Soğuk bir Bişkek gecesinden yazıyorum 2016 yılında yine soğuk bir Bişkek gecesinde dedemin ölüm haberini almıştım. 91 yaşında çok malı olup yiyemeden gidenlerdendi. Çok çalışmış, kazanmıştı. Çok malı vardı ama fakir gibi gitti rahmetli. Zengin insanlar dünyada fakir gibi yaşarlar ama ahirette zengin gibi hesap görürler. Diye bir söz vardır. Bana hep ibret olan. Dedemin öldükten sonra mallarını paylaşa paylaşa bitiremedi çocukları, torunları... it köpek... dedem peki neden yiyemedi? Neden yoktu parası ama hep dilinde duası bembeyaz saçları ve utanan o yüz ifadesi ve de çocuk gibi masumiyeti, yaşlandıkça küçüldüğümüz gerçeği. Ebem iyi kadıdı ama sevmezdi bizi. Çocukken hatırlarım çürük elmaları, cevizleri verirdi bize. Iyice yaşlanınca o da yiyemedi, çürüyeni bile. Torun seçti, evlat seçti, ağzı bozuk bir kadın oldu hastalanınca kendini bile unuttu. Dilinde bir babam lafı çıkardı, körüne kurban olayım derdi. O zaman ne demek olduğunu anlamazdım. O kendini unutmuştu ama babası hep onunlaydı. Örgülerini, kulağından sarkan iki çeyrekli küpesiyle çok güzel bulurdum. Kıvırcık saçları, uzun boyuyla daha kendindeyken hiç gülmeyen ve de beni sevmeyen suçkayıcı ifadesiyle değilde her şeyi unutmuş haliyle bazen çok güzel gülerdi. Ben hep yanlarında olmanın karşılığını evlatlarından aldığım düşmalık bedeli ile ödedim. Mekanları cennet olsun. Herkes ne görüyorsa onu yaşatıyor onunla yaşıyor. Helali hoş olsun. Iki katlı bir evleri vardı üst katında tahtadan parkelerinin korkunç gıcırtısı aşağıya gitmesin korkusuyla tetikte yürürdük. Elma bahçesinde elma yerken yakalanırsak söve söve kovalardı ebem bizi. İş yaparken iyi ama otururken kötü olurdun. Şimdi düşünüyorum da değdi mi be! O eviniz evlatlarınız tarafından pay edilirken yerine kocaman bilmem kaç katlı daire dikilecekken siz de görüyor musunuz oralarda değmiş mi? Ebem köyde babam bekliyor, köye gidelim. der dururdu. Kanser edercesine iki lafından biri köydü. Mezarın bile şehirde Fatma Hanımcım. Rahat mısın yattığın yerde. Ne ev ne tarla, parça parça sattılar atı alan Eskişehir'i, Boztepe'yi, Armutlu'yu, Avrupa'yı geçti daha biz geçemedik... kimsenin canı sağ olmasın. Paraya, arsaya, tapuya, senete, evlada, eve, mala, tarlaya, toprağa, Allah'a tapar gibi tapınan materyalist ve de putperest akrabalarım. Çektiğiniz tesbih, kıldığınız namaz da kurtaramayacak gibi sizi...

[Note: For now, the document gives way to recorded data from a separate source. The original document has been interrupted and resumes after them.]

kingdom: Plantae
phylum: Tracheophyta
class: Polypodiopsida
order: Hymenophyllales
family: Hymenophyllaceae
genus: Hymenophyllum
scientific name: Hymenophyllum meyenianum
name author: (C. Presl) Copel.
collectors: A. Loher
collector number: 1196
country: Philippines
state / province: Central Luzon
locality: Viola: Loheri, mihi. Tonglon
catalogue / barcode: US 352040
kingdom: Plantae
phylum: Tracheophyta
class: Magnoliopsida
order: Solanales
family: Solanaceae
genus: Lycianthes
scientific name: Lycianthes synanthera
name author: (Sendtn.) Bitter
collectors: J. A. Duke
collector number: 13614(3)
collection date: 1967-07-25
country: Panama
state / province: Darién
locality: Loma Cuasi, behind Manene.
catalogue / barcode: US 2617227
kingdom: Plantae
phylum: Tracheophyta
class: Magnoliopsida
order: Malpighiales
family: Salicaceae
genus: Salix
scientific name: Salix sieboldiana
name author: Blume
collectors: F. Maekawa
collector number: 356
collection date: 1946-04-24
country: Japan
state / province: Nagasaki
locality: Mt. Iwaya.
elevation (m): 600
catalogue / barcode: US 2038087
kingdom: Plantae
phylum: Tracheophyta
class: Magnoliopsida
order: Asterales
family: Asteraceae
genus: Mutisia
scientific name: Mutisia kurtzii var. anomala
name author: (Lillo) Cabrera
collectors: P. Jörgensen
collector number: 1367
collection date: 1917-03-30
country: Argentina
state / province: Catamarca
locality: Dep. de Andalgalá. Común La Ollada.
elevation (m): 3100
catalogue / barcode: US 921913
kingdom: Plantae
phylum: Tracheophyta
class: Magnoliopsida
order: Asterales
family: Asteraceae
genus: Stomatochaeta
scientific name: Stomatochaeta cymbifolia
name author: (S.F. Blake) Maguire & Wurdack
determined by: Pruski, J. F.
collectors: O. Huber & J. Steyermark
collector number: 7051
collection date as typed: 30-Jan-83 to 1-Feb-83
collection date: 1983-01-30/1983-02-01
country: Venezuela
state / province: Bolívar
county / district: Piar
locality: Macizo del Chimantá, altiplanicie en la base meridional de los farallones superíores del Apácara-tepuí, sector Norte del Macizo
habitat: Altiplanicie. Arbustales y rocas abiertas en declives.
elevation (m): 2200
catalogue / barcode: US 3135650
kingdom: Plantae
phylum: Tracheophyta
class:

Ebem ben Ilk buraya okumaya geldiğim zaman hastayken beni acayip duygulandıran bir laf etmişti. Gittiğin memleket uzak. O kadar uzağa gittin Atatürk'e yaraşır bir adam ol gel demişti. Ben çizgimden hiç şaşmadım ebecim. Ama senin evlatların bana okumuşda adam olamamış dedi. Ben de adam olamadım öyle milletin ipliğini pazara çıkarıyom işte yazarak. Hamahta sallanah mı biraz. Seninkiler uyuyor beni bekçi dikti cümlelerime. :)
Siz de anladınız mı mal da yalan mülkte yalan var biraz da sen oyalan, lafını. Oyalanıp gittiniz de. Değdi mi?  Hanım diye bir film izledim geçen gün. Varlıklı okumuş bir kadın. Nasıl hanımefendi. Bir kedisi var Hanım. Kadın öleceğini anlayınca kedisine bir kapı arıyor kimse de istemiyor kedisini. Insanlar bencil. Acımasız, merhametsiz. Kızı var kadını ne arıyor ne soruyor. Kadın kocasının hayali ile dertleşip ona anlatıyor halini. Azrail sevdiğinin suretinde alıyor canını. 11 gün sonra yalnız ölmüş olarak, kedisi de yanı başında bulunuyor evinde. Kızı koskoca konağı satıyor Hanım'ı da sokağa atıyor. Çok etkilendim bu filmden. Yaşın verdiği bir yorgunluk mu bilinmez hüngür hüngür ağladım. Belki de tanıdık duygularıma tercuman olmuştur o yúzdendir verdiği acı. Çalışıp çabalayıp emek verip okutup yaşayıp ölüyorüz. Yanımızda götürebildiğimiz ise ölmeden önce yaşadığımız göğüs kafesimizi patlatacak kadar dolu acı ve nankörlük çoğu zaman. Şanslıysak kimseye muhtaç olmadan mutlu ölüyoruz. Yine 2 metre kefen son sermayemiz oluyor. Onu da layık görürlerse. Öyle işte. Içim dolu. İçim hüzün. Dedemden çok ebemi söylemişim.
Bisikletten düştüğümde kanayan yara bere ıçindeki eklemlerimi alıp kırık olup olmadığını aklını kaybettiği halde müthiş bir soğuk kanlılıkla kontrol ederdi. Ebem iyi kadındı çok sevmesede bizi. Dedem güzel yüzlü bir adamdı. Allah tahsilatlarını affetsin. Dedemden bir hafta sonra babam ölecekti. Onun acısını tüm kemiklerimde yetim bir sızı ile yine bir Bişkek gecesinde hissedecektim. O da 61'indeydi. ...
Aynı yerde aynı acıyı hissetmekten öte her yıl yaşamak. Unutamamak. Unutmaktan korkmak. Herkesin acısı sevgisi kadar. İşte. Sen hangisine yanmayı tercih edersen. Hangisinin acısı daha baskın gelirse.? Acıya tutunursak  olmaz, insan acısına yaslanmamalı. Yoksa kafayı yedirir acı insana. Acınız taze ama umudunuz var olsun. Acı varsa yaşıyorsun demektir. Esen kalın acısı yüreğinde taş olanlar. Babasızlar. Gurbeti yaşayanlar...

25.11.24/01:00| kf

hevessizleştirildik🍂

Tam 00:00'ı gösteriyorken saat, dilime dolanmış son bir kaç yılımı özetleyen bir şarkı. "Sabır öylece kaldı da sabredeni söyle kim ...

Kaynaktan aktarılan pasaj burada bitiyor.